For determining the enrichment of transcription factor binding regions, 568 genome-wide DAP-Seq profiles for 387 Arabidopsis TFs were downloaded from the Plant Cistrome Database (O’Malley et al., 2016). The foreground dataset was taken as respective (−1500;+1) 5’-regions of the SDE genes revealed by FANS/RNA-seq or LCM/RNA-seq experiments; the background dataset compiled as 5’-regions upstream to start codons of 19916 protein-coding genes from TAIR10 version of the Arabidopsis genome (Lamesch et al., 2012). To assess the significance of overlaps between the 5’-regions and the transcription fac tor binding profiles, we counted the numbers of foreground/background 5’-regions that contained at least 1 bp overlap with each of the DAP-Seq profiles and applied Fisher’s Exact Test. A transcription factor was considered as a potential regulator of the gene set if its binding profile was significantly more often represented in the 5’-regions of the respective genes compared to the rest of the genome under Bonferroni adjusted p < 8.8e-05.

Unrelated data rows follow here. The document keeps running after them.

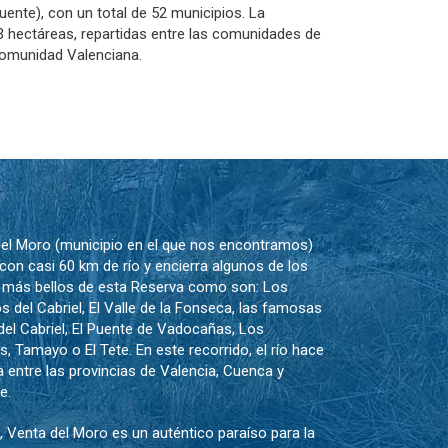
luente), con un total de 52 municipios. La
93 hectáreas, repartidas entre las comunidades de
Comunidad Valenciana.
el Moro (municipio en el que nos encontramos)
con casi 60 km de río y encierra algunos de los
 más bellos de esta Reserva como son: Los
os del Cabriel, El Valle de la Fonseca, las famosas
el Cabriel, El Puente de Vadocañas, Los
s, Tamayo o El Tete. En este recorrido, el río hace
a entre las provincias de Valencia, Cuenca y
te.
o, Venta del Moro es un auténtico paraíso para la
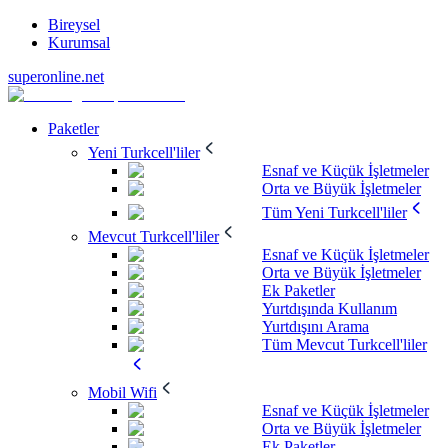
Bireysel
Kurumsal
superonline.net
Paketler
Yeni Turkcell'liler
Esnaf ve Küçük İşletmeler
Orta ve Büyük İşletmeler
Tüm Yeni Turkcell'liler
Mevcut Turkcell'liler
Esnaf ve Küçük İşletmeler
Orta ve Büyük İşletmeler
Ek Paketler
Yurtdışında Kullanım
Yurtdışını Arama
Tüm Mevcut Turkcell'liler
Mobil Wifi
Esnaf ve Küçük İşletmeler
Orta ve Büyük İşletmeler
Ek Paketler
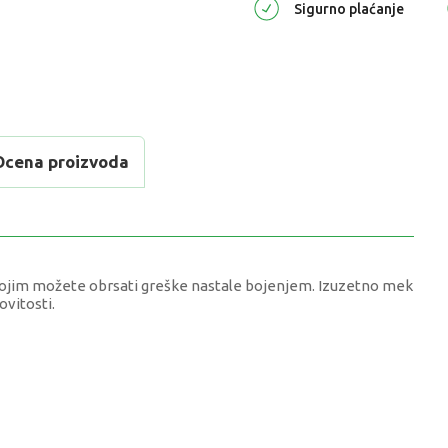
Sigurno plaćanje
Ocena proizvoda
 kojim možete obrsati greške nastale bojenjem. Izuzetno mek
ovitosti.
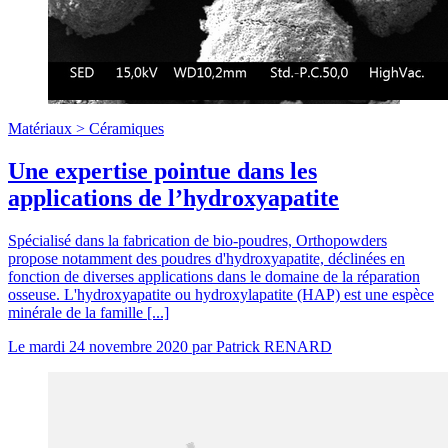
Matériaux >
Céramiques
Une expertise pointue dans les
applications de l’hydroxyapatite
Spécialisé dans la fabrication de bio-poudres, Orthopowders
propose notamment des poudres d'hydroxyapatite, déclinées en
fonction de diverses applications dans le domaine de la réparation
osseuse. L'hydroxyapatite ou hydroxylapatite (HAP) est une espèce
minérale de la famille [...]
Le
mardi 24 novembre 2020
par
Patrick RENARD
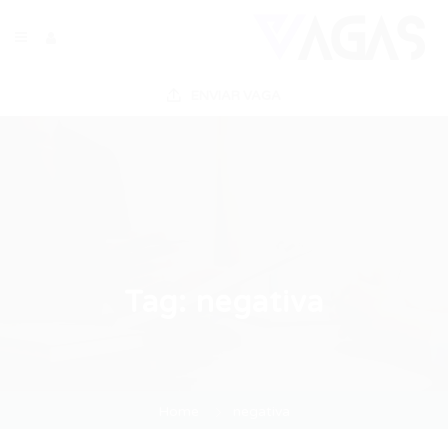
ENVIAR VAGA
Tag:
negativa
Home
negativa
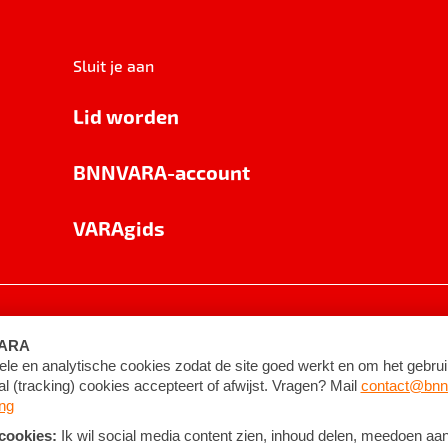
Sluit je aan
Lid worden
BNNVARA-account
VARAgids
voorwaarden
©
2026
BNNVARA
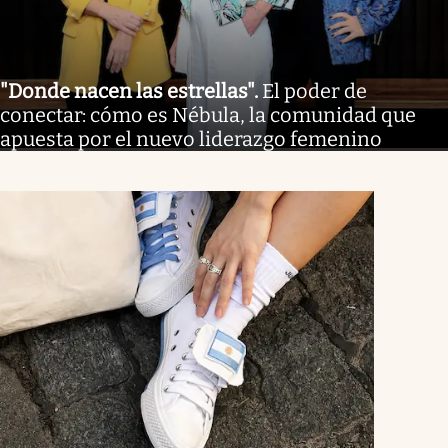
"Donde nacen las estrellas"
.
El poder de
conectar: cómo es Nébula, la comunidad que
apuesta por el nuevo liderazgo femenino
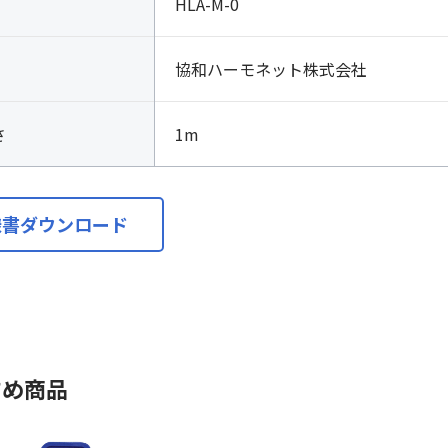
HLA-M-0
協和ハーモネット株式会社
さ
1m
様書ダウンロード
すめ商品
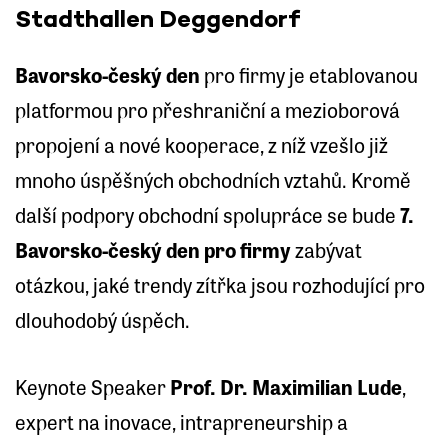
Stadthallen Deggendorf
Bavorsko-český den
pro firmy je etablovanou
platformou pro přeshraniční a mezioborová
propojení a nové kooperace, z níž vzešlo již
mnoho úspěšných obchodních vztahů. Kromě
další podpory obchodní spolupráce se bude
7.
Bavorsko-český den pro firmy
zabývat
otázkou, jaké trendy zítřka jsou rozhodující pro
dlouhodobý úspěch.
Keynote Speaker
Prof. Dr. Maximilian Lude
,
expert na inovace, intrapreneurship a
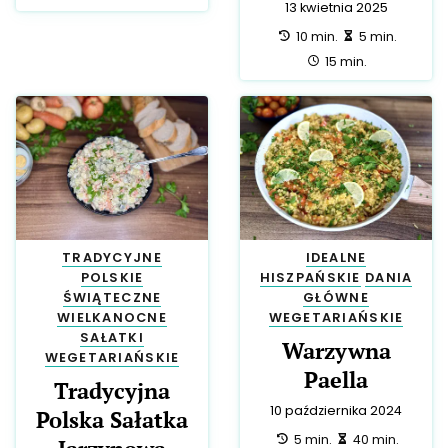
13 kwietnia 2025
przygotowanie:
zrobienie:
10 min.
5 min.
całość:
15 min.
TRADYCYJNE
IDEALNE
POLSKIE
HISZPAŃSKIE
DANIA
ŚWIĄTECZNE
GŁÓWNE
WIELKANOCNE
WEGETARIAŃSKIE
SAŁATKI
Warzywna
WEGETARIAŃSKIE
Paella
Tradycyjna
10 października 2024
Polska Sałatka
przygotowanie:
zrobienie:
5 min.
40 min.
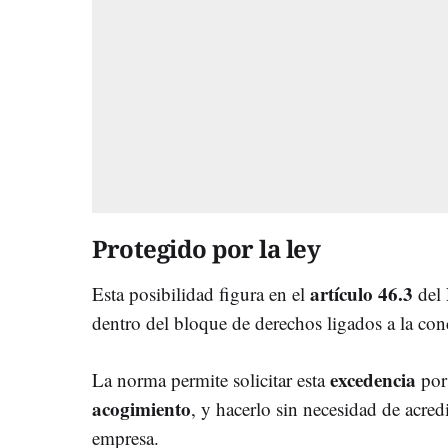
Protegido por la ley
artículo 46.3
Esta posibilidad figura en el
del
dentro del bloque de derechos ligados a la conc
excedencia
La norma permite solicitar esta
po
acogimiento
, y hacerlo sin necesidad de acre
empresa.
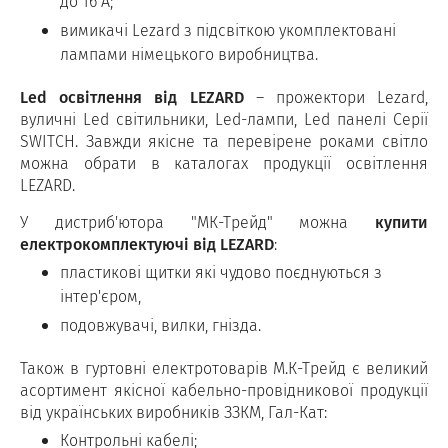
до 16 А;
вимикачі Lezard з підсвіткою укомплектовані
лампами німецького виробництва.
Led освітлення від LEZARD
– прожектори Lezard,
вуличні Led світильники, Led-лампи, Led панелі Серії
SWITCH. Завжди якісне та перевірене роками світло
можна обрати в каталогах продукції освітлення
LEZARD.
У дистриб'ютора "МК-Трейд" можна
купити
електрокомплектуючі від LEZARD
:
пластикові щитки які чудово поєднуються з
інтер'єром,
подовжувачі, вилки, гнізда.
Також в гуртовні електротоварів М.К-Трейд є великий
асортимент якісної кабельно-провідникової продукції
від українських виробників ЗЗКМ, Гал-Кат:
Контрольні кабелі;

Accessing RNA sequencing data

Raw data discussed in this publication have been deposited in NCBI’s Gene Expression Omnibus (Barrett et al., 2013) and are accessible through GEO Series accession number GSE142034 at https://www.ncbi.nlm.nih.gov/geo/. In addition, data for genes of interest can be accessed via a web-site based tool allowing extraction of expression profiles (http://arabidopsis-stem.cos.uni-heidelberg.de/).

Accession Numbers

Arabidopsis Genome Initiative locus identifiers for each genes are: NST3 (AT1G32770), VND7 (AT1G71930), PXY (AT5G61480), SMXL5 (AT5G57130), APL (AT1G79430), SCR (AT3G54220), LTP1 (AT2G38540), H4 (AT5G59690), XCP1 (AT4G35350), WOX4 (AT1G46480), MOL1 (AT5G51350), PEAR1 (AT2G37590), PEAR2 (AT5G02460), NAC086 (AT5G17260), PIN3 (AT1G70940), FDH (AT2G26250), CER6 (AT1G68530), NST1 (AT2G46770), VND6 (AT5G62380), SEOR1 (AT3G01680), VND1 (AT2G18060), VND2 (AT4G36160; NAC076), ABI5 (AT2G36270), CAMTA1 (AT5G09410), CAMTA5 (AT4G16150), CBF1 (AT4G25490), CBF2 (AT4G25470), CBF3 (AT4G25480; DREB1A), CBF4 (AT5G51990), GBF3 (AT2G46270), RTV1 (AT1G49480), SMB (AT1G79580), GT2 (AT1G76890), PHV (AT1G30490), LMI1 (AT5G03790), MYB55 (AT4G01680), MYB83 (AT3G08500), ABF2 (AT1G45249), HY5 (AT5G11260), TINY (AT5G25810), AREB3 (AT3G56850), ATHB13 (AT1G69780), ERF38 (AT2G35700), ERF34 (AT2G44940), CYP83A1 (AT4G13770), CYP83B1 (AT4G31500), ANAC028 (AT1G65910), ANAC074 (AT4G28530).